**TASK TO CARRY OUT:** List every line of text from the data below as a numbered list, skipping any blank lines. Leave the pictures out of your answer.

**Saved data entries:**

*** Begin section ***

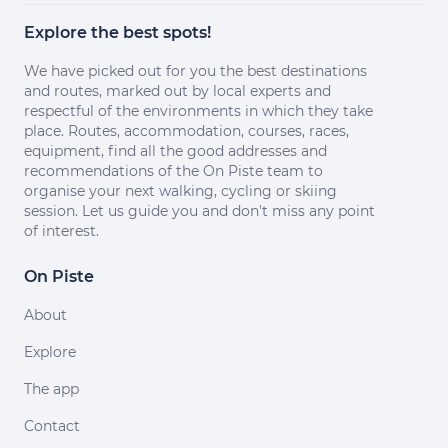
Explore the best spots!
We have picked out for you the best destinations
and routes, marked out by local experts and
respectful of the environments in which they take
place. Routes, accommodation, courses, races,
equipment, find all the good addresses and
recommendations of the On Piste team to
organise your next walking, cycling or skiing
session. Let us guide you and don't miss any point
of interest.
On Piste
About
Explore
The app
Contact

*** End section ***

**FINISHED EXERCISE:**
1. Explore the best spots!
2. We have picked out for you the best destinations
3. and routes, marked out by local experts and
4. respectful of the environments in which they take
5. place. Routes, accommodation, courses, races,
6. equipment, find all the good addresses and
7. recommendations of the On Piste team to
8. organise your next walking, cycling or skiing
9. session. Let us guide you and don't miss any point
10. of interest.
11. On Piste
12. About
13. Explore
14. The app
15. Contact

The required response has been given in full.